Do not remember the former things,
or consider the things of old.
I am about to do a new thing;
now it springs forth, do you not perceive it?
(Isaiah 43: 18-19)
The biggest question of the week in the news is not, 'Will President Trump concede to Joe Biden in the US elections', or 'Will we emerge in 2021 with a deal with Europe?', or even 'When will that third vaccine be available?' but....... 'Will Christmas happen?' Even if we have to have twenty five days of lockdown afterwards, please give us an unrestricted five days to celebrate, demand the public - well some of them anyway. What drives this strength of feeling? I wonder if it is the power of traditions.
Psychologist, Saul Levine writes 'When traditions take place......, they bring predictability and constancy to our lives. In addition to the nurturance and pleasure of communing, they help remove us, at least temporarily, from the cacophony of the outside world. We get reassurance that we will indeed be alright.' Traditions bring us together, provide familiarity and normality (and how we need that this year) and help us escape our personal world to focus on something greater and bigger.

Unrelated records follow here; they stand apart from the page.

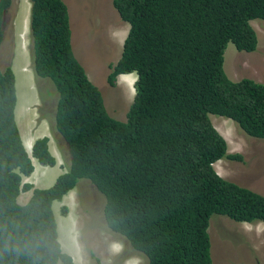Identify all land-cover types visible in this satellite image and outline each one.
<instances>
[{
  "label": "trees",
  "instance_id": "1",
  "mask_svg": "<svg viewBox=\"0 0 264 264\" xmlns=\"http://www.w3.org/2000/svg\"><path fill=\"white\" fill-rule=\"evenodd\" d=\"M11 0H0V21ZM129 25L120 59L107 82L136 74L126 121L109 116L102 96L73 54L63 0H30L31 69L52 83L41 114L58 139L67 171L47 189L22 184L31 157L55 166L48 138L23 145L14 110L15 77L0 70V264H73L58 241L52 211L79 180L105 199L108 231L147 264H212V216L264 224V196L220 177L213 165L240 159L209 115L229 119L264 141V84L234 82L224 51L256 50L251 21L264 23V0H112ZM3 28L0 24V46ZM32 191L25 205L17 198ZM66 209H62V215Z\"/></svg>",
  "mask_w": 264,
  "mask_h": 264
},
{
  "label": "rangeland",
  "instance_id": "2",
  "mask_svg": "<svg viewBox=\"0 0 264 264\" xmlns=\"http://www.w3.org/2000/svg\"><path fill=\"white\" fill-rule=\"evenodd\" d=\"M63 2L68 9L71 47L75 58L90 82L100 91L109 116L125 122L134 99V76L117 77L112 86L108 84L107 77L111 72L110 65H115L120 59L129 25L120 19L112 0ZM29 15L30 0H11L9 26L4 31L0 46V70L9 67L15 77L14 116L25 149L31 153L27 146L32 145L35 138L47 137L54 141L58 151L60 161H56L55 166L45 167L32 159L33 173L22 178V184L47 189L67 171L68 161L59 149L58 139L50 132L49 120L40 116L53 110L54 102L44 97L55 89L51 82L36 79L31 69ZM250 24L256 33V50L246 54L227 44L223 70L234 82L248 78L264 84V23L253 20ZM21 46L24 53L20 52ZM209 118L226 140L228 153L240 157L239 160L222 159L216 162V168L213 166L216 173L225 180L264 196V141L244 135L226 118L215 115H209ZM49 152L54 155L50 146ZM71 191L62 201L52 204V211L59 244L64 253L72 256L73 264H147L123 240L115 238L108 231L103 213L105 199L96 188L81 179ZM31 195L32 191L22 192L17 202L25 205ZM63 208L66 209L64 215ZM209 222L207 231L211 241L212 264H264V224L237 223L222 216H212ZM117 241H121L124 247L119 257L114 252L118 245L112 244Z\"/></svg>",
  "mask_w": 264,
  "mask_h": 264
},
{
  "label": "clouds",
  "instance_id": "3",
  "mask_svg": "<svg viewBox=\"0 0 264 264\" xmlns=\"http://www.w3.org/2000/svg\"><path fill=\"white\" fill-rule=\"evenodd\" d=\"M125 75H133L134 76V83H133V86H135V82L137 80V77H136V74L134 73H131V74H122V75H119L117 77H121V76H125ZM117 80V79H116ZM115 80V82H116ZM134 94H135V89H134ZM229 120V119H228ZM231 121V120H230ZM233 122V121H232ZM234 123V122H233ZM235 124V123H234ZM218 132V131H217ZM225 140V139H224ZM226 141V140H225ZM227 143V142H226ZM33 145V144H32ZM30 151V150H29ZM27 154L29 155V157H31V153H29L27 150H26ZM34 159V158H33ZM35 160V159H34ZM31 161H32V157H31ZM34 167V166H33ZM221 177V176H220ZM72 192V191H71ZM69 194V193H68ZM257 224V223H256ZM112 244L114 245H118L117 248H115L114 252H115V256H121L122 253H123V250H124V247L122 246L121 244V241H117V242H113ZM69 255V254H68ZM70 256V255H69ZM72 258V256H70ZM129 261V260H126V262Z\"/></svg>",
  "mask_w": 264,
  "mask_h": 264
},
{
  "label": "crops",
  "instance_id": "4",
  "mask_svg": "<svg viewBox=\"0 0 264 264\" xmlns=\"http://www.w3.org/2000/svg\"><path fill=\"white\" fill-rule=\"evenodd\" d=\"M22 51H24L23 50V48H22V46H21V51L20 52H22ZM22 53H24V52H22ZM16 122V121H15ZM18 127V126H17ZM19 130V129H18ZM51 135V134H50ZM50 135H46V136H49L50 137ZM37 138H35L34 140H36ZM48 144H49V146L52 148V152H53V154L54 155H52L54 158H55V162L56 161H60V157H59V154H58V151H57V149H56V147H55V144H54V141H51V138L49 139L48 138ZM49 146H48V148H49ZM56 156V157H55ZM56 164V163H55ZM29 200V199H28Z\"/></svg>",
  "mask_w": 264,
  "mask_h": 264
},
{
  "label": "flooded vegetation",
  "instance_id": "5",
  "mask_svg": "<svg viewBox=\"0 0 264 264\" xmlns=\"http://www.w3.org/2000/svg\"><path fill=\"white\" fill-rule=\"evenodd\" d=\"M8 20H9V9L3 13L0 21L1 27L3 28V35H4V31L6 32L8 29L9 26Z\"/></svg>",
  "mask_w": 264,
  "mask_h": 264
},
{
  "label": "bare ground",
  "instance_id": "6",
  "mask_svg": "<svg viewBox=\"0 0 264 264\" xmlns=\"http://www.w3.org/2000/svg\"><path fill=\"white\" fill-rule=\"evenodd\" d=\"M127 33H128V32H127ZM125 34H126V33H125ZM125 34H124V36H125ZM116 36H117V35H116ZM119 36H120V38H121V37L123 36V33L120 34ZM117 37H118V36H117ZM122 41H123V40H122ZM119 42H120V40H119ZM123 42H124V41H123ZM120 43H122V42H120ZM121 45H122V44H121ZM121 45H120V46H121ZM121 50H122V49H121ZM32 146H33V145H28L27 148L31 151ZM32 159H33V158H32ZM32 162H33V161H32ZM215 165H216V164L213 165L214 168H216ZM18 199H19V198H18Z\"/></svg>",
  "mask_w": 264,
  "mask_h": 264
}]
</instances>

If that is right then it's totally understandable that this year will be challenging. It is hard for us as a church family to imagine not singing carols together; not packed in, side by side to hear the choir, listen to the brass ensemble or watch children run manically and excitedly around the church building. Familiarity and normality will be squeezed; coming together will be restricted; BUT focusing on something greater and bigger - now there is no legislation in the world that will stop us doing that!
There will be many services we will be able to have - please read on to see all that's going on at church, online and out in the community. Admittedly not quite the same as usual, but still with the chance to worship God and celebrate again the most extraordinary story in human history - that God would become human and share His life with us.

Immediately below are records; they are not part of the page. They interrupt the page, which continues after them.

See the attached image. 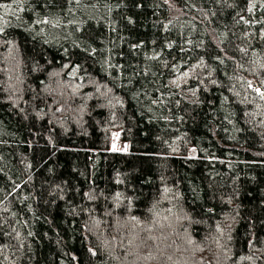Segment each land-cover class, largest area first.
Segmentation results:
<instances>
[{"label": "trees", "instance_id": "1", "mask_svg": "<svg viewBox=\"0 0 264 264\" xmlns=\"http://www.w3.org/2000/svg\"><path fill=\"white\" fill-rule=\"evenodd\" d=\"M0 264H264V0H0Z\"/></svg>", "mask_w": 264, "mask_h": 264}, {"label": "rangeland", "instance_id": "2", "mask_svg": "<svg viewBox=\"0 0 264 264\" xmlns=\"http://www.w3.org/2000/svg\"><path fill=\"white\" fill-rule=\"evenodd\" d=\"M125 143L124 142H120L119 140H118V136L116 135H114V137H113V146H112V149H114V150H117V149H119V150H125Z\"/></svg>", "mask_w": 264, "mask_h": 264}]
</instances>
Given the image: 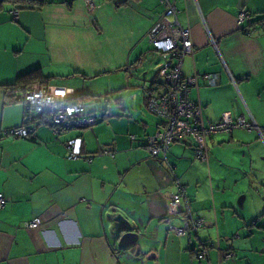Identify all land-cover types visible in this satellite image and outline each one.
Returning <instances> with one entry per match:
<instances>
[{
	"label": "crops",
	"instance_id": "1",
	"mask_svg": "<svg viewBox=\"0 0 264 264\" xmlns=\"http://www.w3.org/2000/svg\"><path fill=\"white\" fill-rule=\"evenodd\" d=\"M169 1L190 29L193 53L182 63L184 75L198 74L190 99L212 121L228 111L264 128V27L257 22L264 0ZM93 2L90 10L84 0H34L31 7L0 0V264H123L112 211L144 236L151 262L143 264H264V142L235 129L207 139V161L194 157L188 140L170 145L167 162L150 156L147 138L163 120L146 107L142 87L166 88L157 73L164 57L146 35L164 4ZM240 9L252 16L250 33L236 23ZM34 68L44 83L83 95L98 122L56 134L41 120L30 137L4 135L34 117L21 101L23 87L6 92L4 85ZM203 74H215L217 84ZM73 137L82 138L77 158L68 156ZM177 181L205 221L196 234L175 235L164 220ZM31 220L37 228L26 226ZM200 242L212 243L205 259L195 254ZM228 251L234 254L224 258Z\"/></svg>",
	"mask_w": 264,
	"mask_h": 264
},
{
	"label": "built area",
	"instance_id": "2",
	"mask_svg": "<svg viewBox=\"0 0 264 264\" xmlns=\"http://www.w3.org/2000/svg\"><path fill=\"white\" fill-rule=\"evenodd\" d=\"M88 9L94 7L93 0H84ZM165 13L152 26L146 35V40L152 47L164 57V61L157 73L165 85V92L156 94L150 85H143L147 96L146 107L150 112L162 118L160 127L149 135L146 141V150L149 155L166 160V152L175 142L190 141L194 157L200 161H207V139L219 133H230L232 130L241 129L255 131L264 142V128L260 127L249 115L232 116L225 111L219 120L212 121L202 114L201 105L189 97L191 86L197 82L198 74L184 75L182 63L184 57L193 53V45L189 27H182L176 18V8L169 0H162ZM12 19L18 17V9L11 11ZM252 16L246 9H240L236 15V23L244 33H250L254 24H250ZM259 25L264 27V21ZM207 84H217L215 74H203ZM72 92L62 85L49 83H33L22 96L21 101L26 108L34 114L33 121L4 130V135L15 138L30 137L36 124L41 120L47 123L56 134L62 130L71 128H91L97 118L88 112L86 105L80 101L70 102ZM179 122L185 125L179 127ZM81 137H73L66 141L68 156L77 158L81 155ZM92 156H87L90 160ZM176 191L168 198L166 206L165 222L169 230L175 235L196 234L197 229L205 221L194 215L186 200L185 187L176 182ZM264 193V185H262ZM5 204V198L0 193V208ZM177 220V222H175ZM38 220L29 221L28 228H37ZM212 243L200 242L195 251L199 259L207 258L208 249ZM232 251L224 252L223 257L233 255Z\"/></svg>",
	"mask_w": 264,
	"mask_h": 264
},
{
	"label": "water",
	"instance_id": "3",
	"mask_svg": "<svg viewBox=\"0 0 264 264\" xmlns=\"http://www.w3.org/2000/svg\"><path fill=\"white\" fill-rule=\"evenodd\" d=\"M108 219L113 223V228L117 236V246L123 251L127 247H134L135 254H138L137 242L141 237L138 229L121 212L112 211L107 214ZM139 223H141L139 221Z\"/></svg>",
	"mask_w": 264,
	"mask_h": 264
},
{
	"label": "trees",
	"instance_id": "4",
	"mask_svg": "<svg viewBox=\"0 0 264 264\" xmlns=\"http://www.w3.org/2000/svg\"><path fill=\"white\" fill-rule=\"evenodd\" d=\"M14 3H20L21 5H23L24 7H31V3L34 0H12ZM36 1H40V0H36ZM17 9V8H16ZM264 21V17H262L261 19H259L258 24L260 22ZM250 24H254L253 19H251ZM261 26V25H260ZM46 80V77L44 75H42V73L40 72L39 68H34L31 69L23 74H20L16 81L11 83V84H6L4 85L6 92H9L10 90H14L16 88H20L23 87V91L25 93V91L27 90V88L34 82H39V83H44ZM164 83V82H163ZM153 84H151L150 86H152ZM147 98V96H146ZM83 100V95H77V96H72L70 102H77L80 101L82 102ZM83 103V102H82ZM27 112H29L28 109H26ZM97 118V117H96ZM34 119V118H33ZM98 118L97 121L98 122ZM33 121V120H32ZM30 122V121H29Z\"/></svg>",
	"mask_w": 264,
	"mask_h": 264
},
{
	"label": "rangeland",
	"instance_id": "5",
	"mask_svg": "<svg viewBox=\"0 0 264 264\" xmlns=\"http://www.w3.org/2000/svg\"><path fill=\"white\" fill-rule=\"evenodd\" d=\"M137 246H138V250L140 251L138 254H135L136 249L134 247H127L125 250H128V252L126 253L125 251H123V249H121L117 246V242H116L115 248L117 250H119L118 255L121 257L123 264L128 263L127 258H129L130 262H137L139 264H143V262H151V260L148 259L149 255L146 252L147 250L145 249V238H144V236L141 235L140 239L137 242ZM131 250H133V252H130ZM128 256H131V257H128Z\"/></svg>",
	"mask_w": 264,
	"mask_h": 264
}]
</instances>
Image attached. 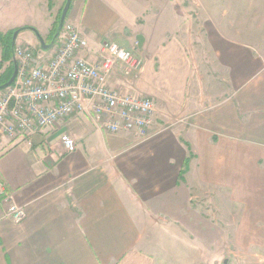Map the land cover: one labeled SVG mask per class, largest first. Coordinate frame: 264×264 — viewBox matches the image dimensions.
Here are the masks:
<instances>
[{"label":"crops","instance_id":"obj_1","mask_svg":"<svg viewBox=\"0 0 264 264\" xmlns=\"http://www.w3.org/2000/svg\"><path fill=\"white\" fill-rule=\"evenodd\" d=\"M65 3L0 0V31L32 28L16 42L39 50L33 29L51 43ZM66 23L91 61L107 39L138 52L142 70L109 83L152 97L168 127L140 142L74 116L0 143V180L27 210L15 224L0 201V264H159L162 229L178 234L172 219L193 204L206 255L215 238L216 257L264 241V0H73ZM3 52L0 77L15 70Z\"/></svg>","mask_w":264,"mask_h":264},{"label":"built area","instance_id":"obj_2","mask_svg":"<svg viewBox=\"0 0 264 264\" xmlns=\"http://www.w3.org/2000/svg\"><path fill=\"white\" fill-rule=\"evenodd\" d=\"M89 41L73 23H66L51 50H37L16 42L14 58L18 73L0 95V143L10 146L53 128L60 120L85 116L97 127L111 132H130L140 142L155 130L156 103L150 96L116 90L109 81L117 72L136 75L144 67L134 49L107 39L100 44L95 61L85 57ZM67 153L75 152L77 141L61 136ZM4 217L21 224L27 217L6 183L0 180Z\"/></svg>","mask_w":264,"mask_h":264},{"label":"rangeland","instance_id":"obj_3","mask_svg":"<svg viewBox=\"0 0 264 264\" xmlns=\"http://www.w3.org/2000/svg\"><path fill=\"white\" fill-rule=\"evenodd\" d=\"M19 43L24 44L22 42ZM2 92L3 91H0V95ZM157 121L158 120L155 117L154 123ZM166 126L155 130H164L168 127ZM161 131L156 133L154 136L161 133ZM128 133L132 134L130 132ZM179 203L180 205L183 204L182 202ZM182 207L183 206H179L177 209L179 214L174 215V218L172 219L174 221L173 228L176 232H178V234L174 235L173 230L170 228H167V230L162 229L163 235L169 233V235H165L167 238L166 240L169 238L171 239L169 244H162L164 249L159 251L160 253H158L157 258L159 264H224L226 259L230 260L228 264H264V241L254 242L255 244H252L248 241H239V247H236L234 252L230 254L226 253L221 257H216L215 254L218 252L217 249L221 246H218L215 238L213 240V246H210L206 255L204 252H202L200 247V208L197 206V204H193L191 208H189V205H186L183 208ZM189 238L192 239L191 245L189 244ZM162 240L165 239L162 237ZM226 243L227 242L225 241L224 244ZM169 245L171 246V249L168 248Z\"/></svg>","mask_w":264,"mask_h":264},{"label":"water","instance_id":"obj_4","mask_svg":"<svg viewBox=\"0 0 264 264\" xmlns=\"http://www.w3.org/2000/svg\"><path fill=\"white\" fill-rule=\"evenodd\" d=\"M72 2H73V0H66V3L64 5L63 11H62V15H61V19H60V23H59L57 32H56V34H55V36H54V38H53L51 43H47L46 40L44 39V37L36 29H33L34 32L36 33L37 37H38V40L40 41V45H41V48L43 50H45V51L51 50L53 48V46L55 45V42L58 39V37L60 36V33L63 30V27H64V25L66 23V19H67L69 10L71 8ZM27 29H32V28H27ZM21 31H22V29H17L14 32V34H13V46L15 45L17 37H18V35L20 34ZM138 41H139V46L142 47L143 42H144V38H143L142 35L138 36ZM13 61H14V64H15L14 73H13L12 77L10 78V80H8L7 82H5L3 84H0V90H3L5 88H7L8 86L12 85L13 82L15 81V78H16L17 73H18V66H17V62H16L15 58H14ZM229 261H230L229 259H226L224 261V264H228Z\"/></svg>","mask_w":264,"mask_h":264},{"label":"trees","instance_id":"obj_5","mask_svg":"<svg viewBox=\"0 0 264 264\" xmlns=\"http://www.w3.org/2000/svg\"><path fill=\"white\" fill-rule=\"evenodd\" d=\"M64 8V7H63ZM59 22L56 24L55 29L53 31V35L56 33L57 28H58ZM22 29H27V28H22ZM14 32H11L9 34H3L0 31V42L3 45V59L4 61L9 60L12 56H14V47L12 46L11 42H12V36H13ZM8 35V36H7ZM3 65V64H2ZM1 67V66H0ZM13 67L12 69L8 72V74H6L5 76H1L0 77V84L7 82L8 80H10V78L13 75Z\"/></svg>","mask_w":264,"mask_h":264},{"label":"flooded vegetation","instance_id":"obj_6","mask_svg":"<svg viewBox=\"0 0 264 264\" xmlns=\"http://www.w3.org/2000/svg\"><path fill=\"white\" fill-rule=\"evenodd\" d=\"M3 84V83H2Z\"/></svg>","mask_w":264,"mask_h":264}]
</instances>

But I don't want us to look back at this Christmas as being the 'off' one. God reminds us in the verse from Isaiah that He is always at work, and He is doing a 'new thing'. Rather than looking back with sadness at Christmases past, we are called to look for God in this one. Carol singers will be going out and singing all round town in the weeks coming up to Christmas; we will host up to 600 people at Meadowbank for a carol concert and on Christmas Eve we will invite the whole community to come to church for a walkabout nativity. New things that we pray will not only remind us of the greatness and bigness of God but also bring in many who don't know Him. At a time when joy and hope are light on the ground, God is about to do a new thing in our midst and so we can pray and rejoice.
And who knows, maybe the 'new things' of Christmas 2020 might just be traditions for Christmas 2021!